The Clipper fleet currently consists of two high speed catamarans, the MV Victoria Clipper V and the MV Emerald Clipper that serve Seattle, Victoria, and Friday Harbor. FRS Clipper Navigation introduced a new whale watching vessel to replace the MV San Juan Clipper. The new vessel was christened on April 16, 2026 and is currently in service. The Emerald Clipper was designed by One2Three Naval Architects in Sydney, Australia, and built by Mavrik Manrine Inc, in La Conner, Washington. The Clipper fleet includes one of the fastest passenger vessels in the western hemisphere.

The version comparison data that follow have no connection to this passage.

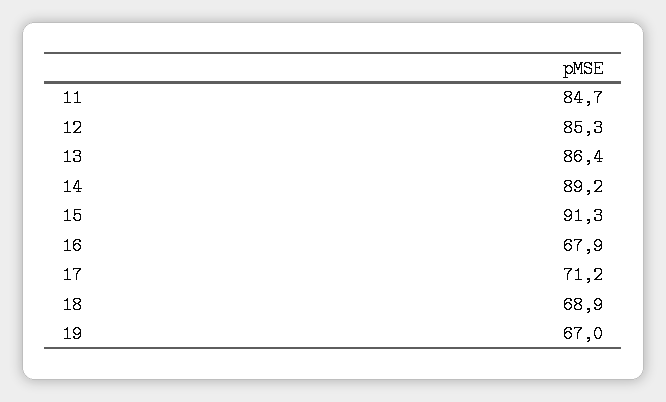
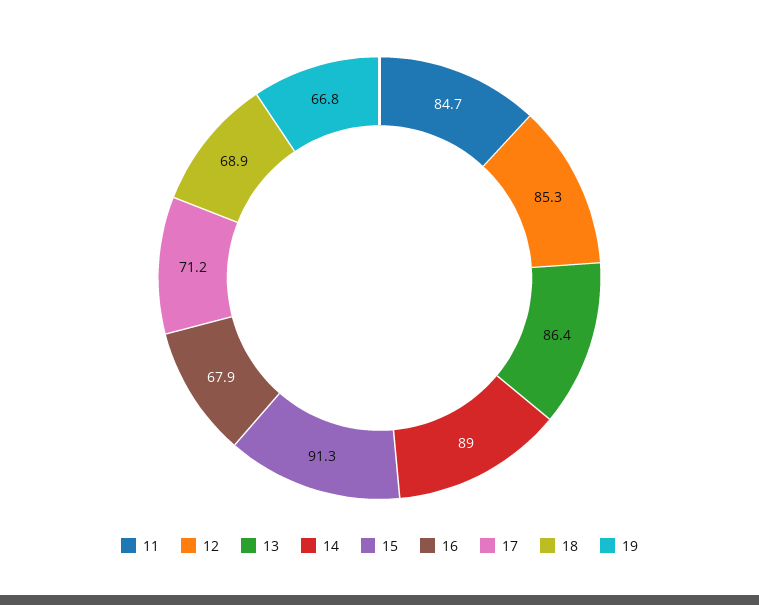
  {
    "11": 84.7,
    "12": 85.3,
    "13": 86.4,
-   "14": 89.2,
+   "14": 89,
    "15": 91.3,
    "16": 67.9,
    "17": 71.2,
    "18": 68.9,
-   "19": 67
+   "19": 66.8
  }

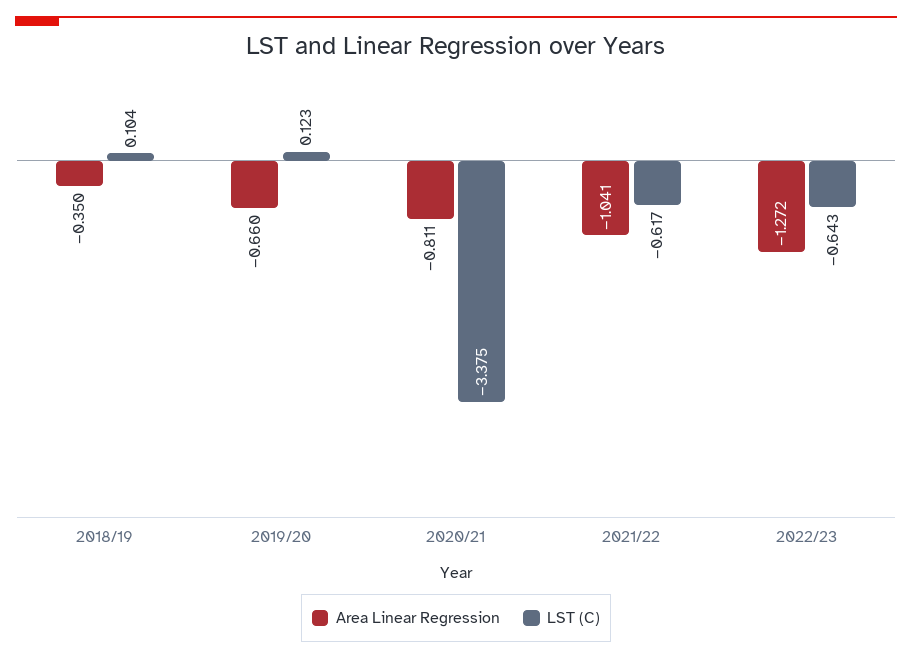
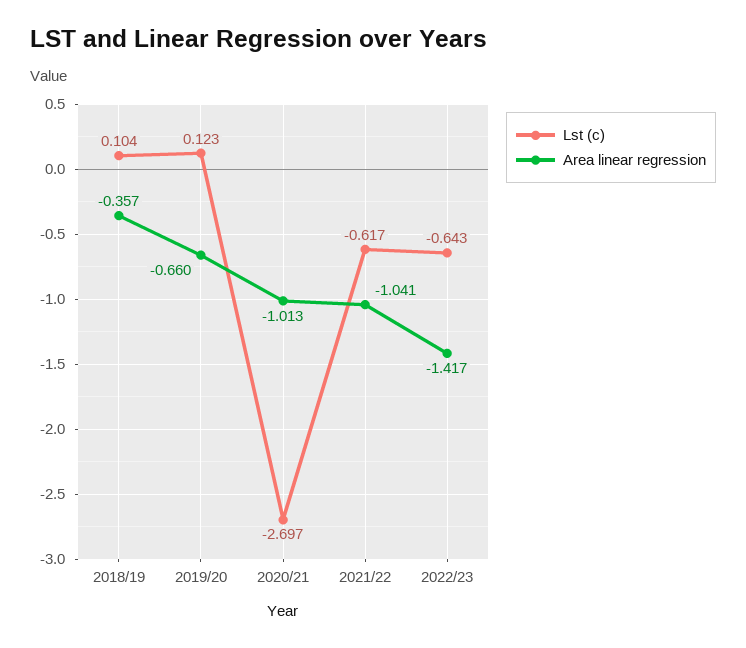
  {
    "Area Linear Regression": {
-     "2018/19": -0.35,
+     "2018/19": -0.357,
      "2019/20": -0.66,
-     "2020/21": -0.811,
+     "2020/21": -1.013,
      "2021/22": -1.041,
-     "2022/23": -1.272
+     "2022/23": -1.417
    },
    "LST (C)": {
      "2018/19": 0.104,
      "2019/20": 0.123,
-     "2020/21": -3.375,
+     "2020/21": -2.697,
      "2021/22": -0.617,
      "2022/23": -0.643
    }
  }

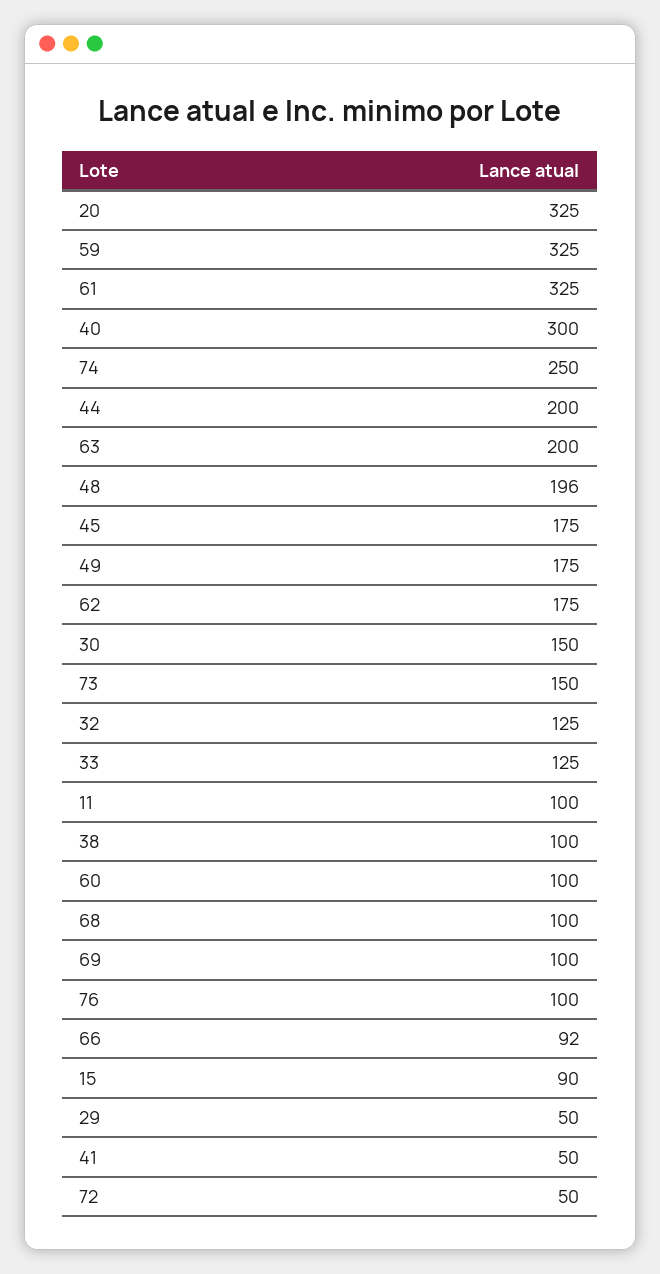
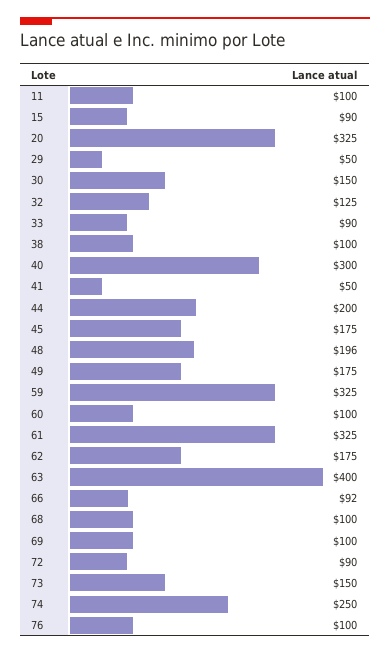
  {
    "20": 325,
    "59": 325,
    "61": 325,
    "40": 300,
    "74": 250,
    "44": 200,
-   "63": 200,
+   "63": 400,
    "48": 196,
    "45": 175,
    "49": 175,
    "62": 175,
    "30": 150,
    "73": 150,
    "32": 125,
-   "33": 125,
+   "33": 90,
    "11": 100,
    "38": 100,
    "60": 100,
    "68": 100,
    "69": 100,
    "76": 100,
    "66": 92,
    "15": 90,
    "29": 50,
    "41": 50,
-   "72": 50
+   "72": 90
  }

Clipper Navigation was also responsible for operating the MV Princess Marguerite III, a car ferry between Seattle and Victoria. Its operation was ended in 1999 due to the extremely high costs associated with the six-hour trip between ports. Currently, there is no car service between Seattle and Victoria. The primary choice for passengers with cars is the MV Coho ferry out of Port Angeles. The Washington State Ferry from Anacortes, Washington to Sidney, British Columbia to Victoria was discontinued. The WSF announced that they don't anticipate being able to return the Sidney run to service until 2030. Clipper Vacations can book passengers who wish to take the Coho in conjunction with a hotel stay. The Clipper also ran the MV Victoria Clipper I, and the MV Victoria Clipper IV.

==Operations==

The Clipper has one daily round-trip ferry service that travels between Pier 69 in downtown Seattle and downtown Victoria, taking approximately 2 hours and 45 minutes. The MV Victoria Clipper carries 525 passengers.

Clipper Vacations provides hotel and tour packages in Victoria, Seattle and Vancouver.

In 2025, CEO Mark Collins reported that ridership was decreasing due to tensions between Canada and the US, causing the company to decrease the number of roundtrip ferries per week.